Soap writers make their own hours (Hall disciplined herself to work 9 to 5 most days), and tend to work on their own, usually at home. Under the guild contract, a 60-minute script earns a writer a minimum of $3,087; writers negotiate a guaranteed minimum number of scripts over each 13-week cycle. There's also the payoff of knowing your work is entertaining several million dedicated fans.
"My first thought when she started was 'What if she's no good?' " Simon says. "That was my secret fear. But she's got that thing I'm always trying to describe. She knows what to put in and what to leave out. When to go fast and when to slow down. It's hard to teach. You just have to know. She knows."
Hall's big concern now isn't the loss of her paycheck (her husband's employment helps) but the potential loss of her nascent career. She knows she's in a dicey business. When her mother started writing in 1980, there were 13 daytime serials on the air. Now there are eight, and ratings for soaps have declined for years.
A handful of soap opera writers -- the guild won't disclose how many -- have resigned from the organization in recent weeks, and are continuing to write the serials to keep the shows going through the strike.
Simon and Hall think that's a mixed blessing. It's great, they say, that the programs are maintaining their continuity, lest preemptions or repeats alienate fans permanently. But they know that continued production undermines the WGA's leverage.

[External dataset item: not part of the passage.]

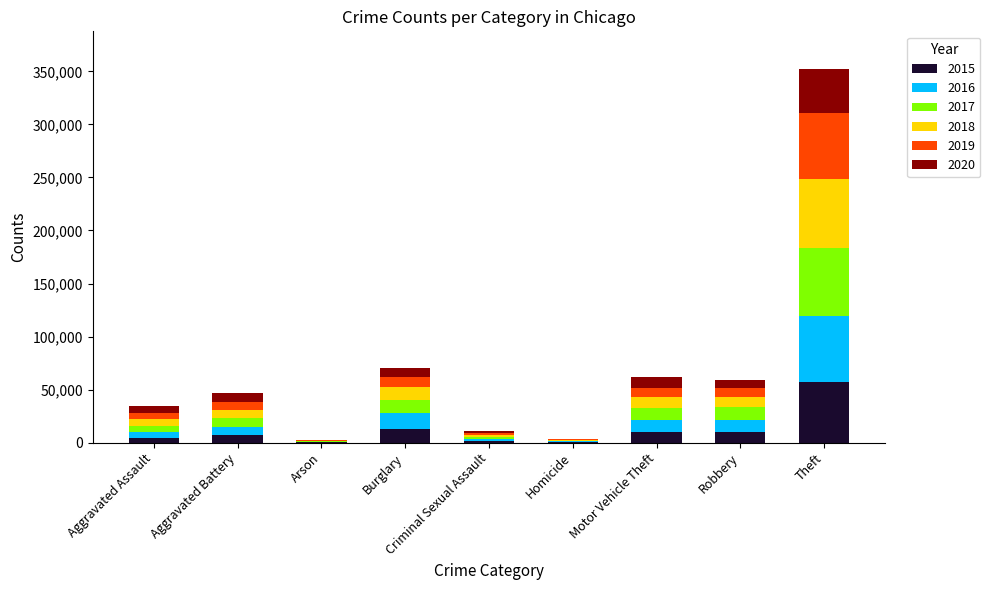

What is the total value across all series at Motor Vehicle Theft?

61655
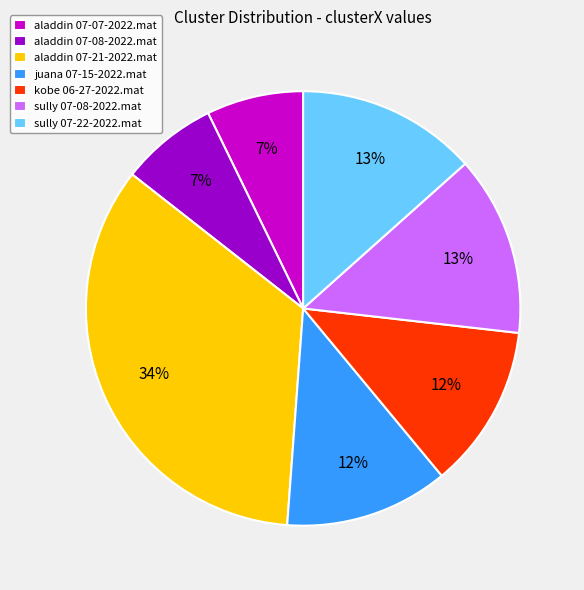

Combined, do kobe 06-27-2022.mat and sully 07-08-2022.mat account for over 50%?

No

What's more, it's hard for Simon and Hall to imagine that the stories and characters they've nurtured could be written by others.
Says Simon: "I'm not angry. I'm just sad."
Andrew Bergman has been through this twice before. He walked out when the WGA went on strike in 1980 (for three months, over pay-per-view residuals) and in 1988 (five months, over home video residuals).
"Every few years, there's a little blood in the streets," he muses, though he doesn't seem amused.
The last strike was particularly painful to him. It sank a sitcom he was developing for CBS Television called "The Dictator" after three never-aired episodes.
Bergman comes at this strike from several vantage points. He's been a producer ("Striptease," "Little Big League"), director ("The Freshman") and writer ("Blazing Saddles") in a career that spans more than 35 years.
Which is by way of saying that Bergman, 62, has beaten the entertainment industry's mortality tables. In a business that values a youthful sensibility, most screenwriters' careers begin to wane in their late 40s. He's one of the oldest writers on the picket lines.
Bergman, however, isn't considering retirement. "For writers, the difference between being retired and unretired is so thin you'd never know the difference," he says, laughing. Bergman spends his time working on a long-shelved stage project, a musical version of his 1992 film "Honeymoon in Vegas."
He isn't hurting, and he isn't complaining. "If you've been in the business for 35 years and can't afford to go three months without work, you've being doing something very wrong," Bergman says. "This business has been good to me and a lot of people."
If there's anyone who understands the value of residuals, however, it's a writer who's earned them for several decades. The strike, Bergman says, "isn't about money. It's ultimately about breaking the union. They [the studios] want to break us."